Ellea yang melihat sikap Gerry pada Tante Katty seperti itu berusaha untuk menepis pikiran negatifnya. Lalu pergi meninggalkan Gerry dan Tante Katty.
Ellea masuk ke dalam kamar dan mengobati luka dikakinya, tapi pikirannya tidak lepas dari sikap Gerry suaminya terhadap Tantenya kenapa sampai seperhatian itu.
"Apa yang aku pikirkan sebenarnya Lea, wajar saja kan kalau Tante dan keponakan saling memperhatikan seperti itu. Kenapa aku harus merasa heran seperti ini si." Kat Ellea berbicara sendiri di kamar.
Saat hendak tidur Ellea masih tidak bisa melupakan perlakuan Gerry pada Tante Katty yang terkesan berlebihan, tapi sejauh ini Ellea masih terus berpikiran positif dan tak aneh-aneh hanya saja Ellea sulit untuk memejamkan matanya malam ini.
Dari dalam kamar, Ellea mendengar suara candaan antara Gerry dan Tante Katty terdengar mereka saling bercanda dan tertawa bersama, Gerry tak pernah tertawa seperti itu saat sedang bersama Ellea.
Tiba-tiba suara itu berubah menjadi hening tak lagi terdengar suara obrolan atau bahkan tawa dari ruangan televisi membuat Ellea memutuskan untuk menghampiri mereka di ruang televisi.
"Ger,,,, Gerry," panggil Ellea sambil berjalan kearah televisi.
Gerry buru-buru bangun dari kursi dan menghampiri Ellea sebelum Ellea sampai di ruangan televisi.
"Lea ini sudah malam sayang, kenapa kamu masih terbangun?" tanya Gerry.
"Aku tidak bisa tidur Ger, aku ikut kalian saja ya menonton televisi sepertinya kalian tadi seru sekali," kata Ellea.
"Besok kamu kan harus pergi kerja sayang, nanti ngantuk loh," kata Gerry.
Tak lama Tante Katty datang menghampiri Ellea dan Gerry.
"Iya Lea bener tuh kata Gerry kalau kamu begadang besok kamu akan ngantuk dikantor, lagipula besok kamu kan harus kerja tidak baik jika begadang sampai tengah malam," kata Tante Katty.
"Iya juga si, ya sudah aku mau tidur saja. Sayang kamu antar aku ke kamar yuk!" pinta Ellea.

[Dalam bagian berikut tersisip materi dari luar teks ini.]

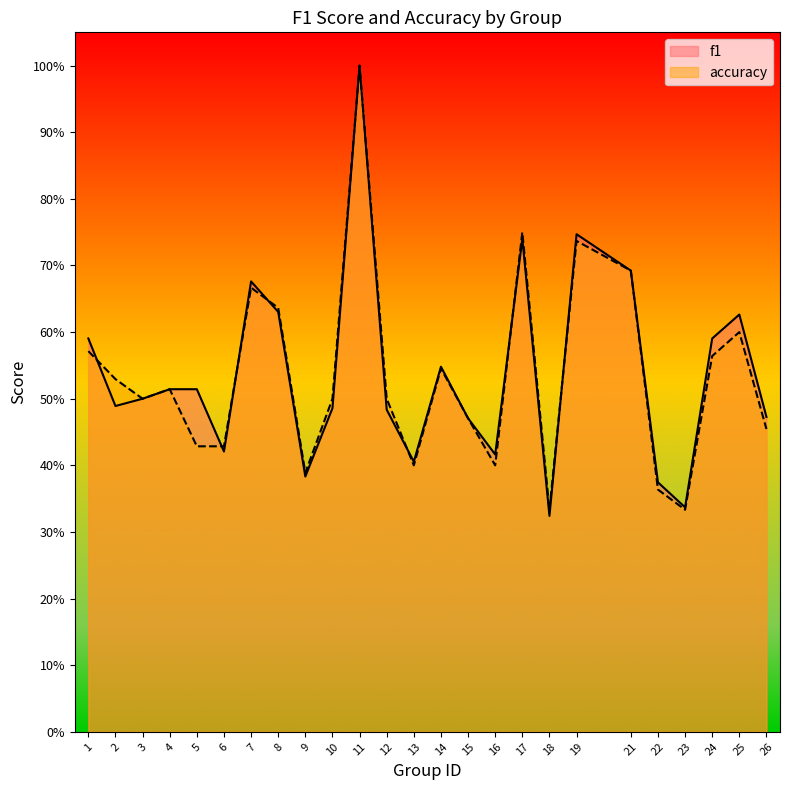

What is the average value of the accuracy series?

0.5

"Lea,, tapi Gerry dan aku sedang tanggung menonton acara seru. Kamu engga bisa memangnya ke kamar sendiri?" tanya Tante Katty.
"Iya bener tuh sayang, lagi nanggung nih. Kamu ke kamar sendiri ga apa-apa ya!" kata Gerry.
"Emm gitu, ya udah deh aku ke kamar lagi ya Ger," kata Ellea yang langsung menuju kamarnya.
Sedangkan Gerry dan Tante Katty kembali menuju ruangan televisi bersama.